For dry hair ends, use a little Natural Oil: coconut oil, Arganoil, Jojobaoil…. But not too much, that would make your hair look too greasy.

I used coconut oil as hair mask already when I had really dry and fizzy hair. It’s just a little heavy to wash out of the hair and might need two washes. I mostly made this at a weekends where I don’t go out much, and after two days and two washes (and a rinse with vinegar) my hair looks great and my scalp loves the treatment too.

4) If available: use refill stations

If you are lucky to have a organic shampoo refill opportunity use it! Most Zero Waste shops have this opportunity and a few organic stores are following already. Bring your own bottle or jar and refill!
(But make sure to only use natural/organic shampoo without chemicals and silicones)

A few brands already think about offering refills or returnable container, so stay tuned and hold your eyes and ears open… 

The company Plaine already takes back bottles to get them sterilized and reused (how awesome), but only in the US and Canada so far.

5) zero waste hair styling

I actually don’t use a hairdryer. I actually always have been a little too lazy and my hair just gets more volume if I let it air dry. 

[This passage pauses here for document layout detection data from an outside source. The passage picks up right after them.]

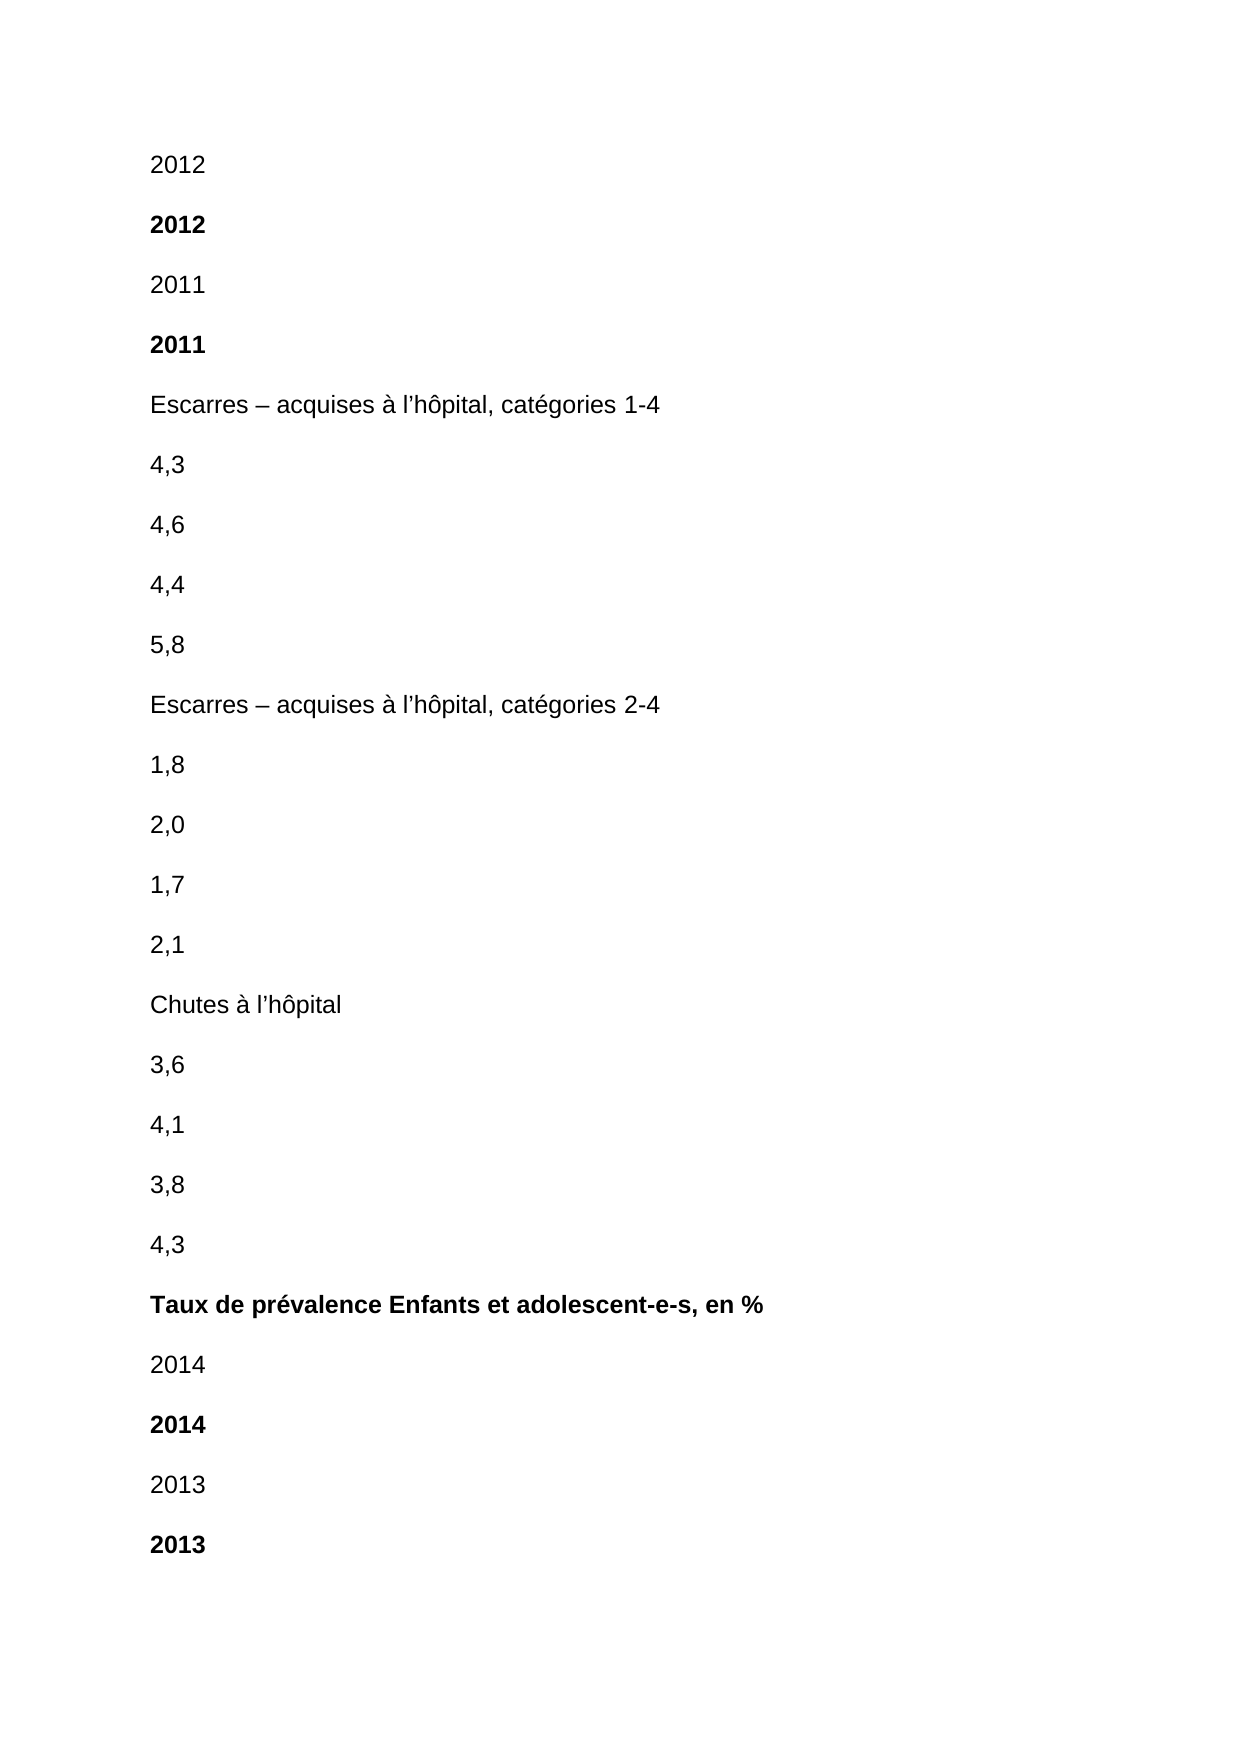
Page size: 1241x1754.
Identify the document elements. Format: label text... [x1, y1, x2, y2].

text 4,3 [150, 1230, 1090, 1259]
text 2013 [150, 1530, 1090, 1559]
text 2,0 [150, 810, 1090, 839]
text 4,1 [150, 1110, 1090, 1139]
text Escarres – acquises à l’hôpital, catégories 1-4 [150, 390, 1090, 419]
text 3,6 [150, 1050, 1090, 1079]
text 1,7 [150, 870, 1090, 899]
text Taux de prévalence Enfants et adolescent-e-s, en % [150, 1290, 1090, 1319]
text Escarres – acquises à l’hôpital, catégories 2-4 [150, 690, 1090, 719]
text 2013 [150, 1470, 1090, 1499]
text 1,8 [150, 750, 1090, 779]
text 2014 [150, 1410, 1090, 1439]
text 5,8 [150, 630, 1090, 659]
text 2,1 [150, 930, 1090, 959]
text 4,3 [150, 450, 1090, 479]
text Chutes à l’hôpital [150, 990, 1090, 1019]
text 3,8 [150, 1170, 1090, 1199]
text 4,4 [150, 570, 1090, 599]
text 4,6 [150, 510, 1090, 539]
text 2012 [150, 150, 1090, 179]
text 2012 [150, 210, 1090, 239]
text 2011 [150, 270, 1090, 299]
text 2011 [150, 330, 1090, 359]
text 2014 [150, 1350, 1090, 1379]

It is also much healthy for you hair if you don’t air dry. Too hot air can cause that your hair “breaks” and look dry. That’s why a lot of people use a lot of other stuff to help their hair stay healthy while drying with a hair dryer. 

So try to just air dry, or if you need a hair dryer, don’t use hot air, only warm.

If you want to style your hair with spray or gel, you could try to make your own. Or opt for organic hair spray in a glass bottle.

6) Hair brush and ties made from natural materials

Get a nice brush without plastic. 

I can remember that the plastic ones always made my hair electrically charged… awful feeling 😀 

Since I use one made of natural materials I don’t have that problem anymore. You will find brushes made of: wood (look for FSC certificate), natural rubber, silicone, steel.

If you are looking for hair ties, have a look at plastic free ones. 

I actually don’t buy any hair ties anymore because I find too many on the streets. I know some people might be afraid of germs, but I put them into the freezer to get rid of nasties if there were any, and then I wash them with hot water and vinegar or baking soda. I have so many I won’t need to buy any the next years. It’s crazy how many people lose their hair ties on the street.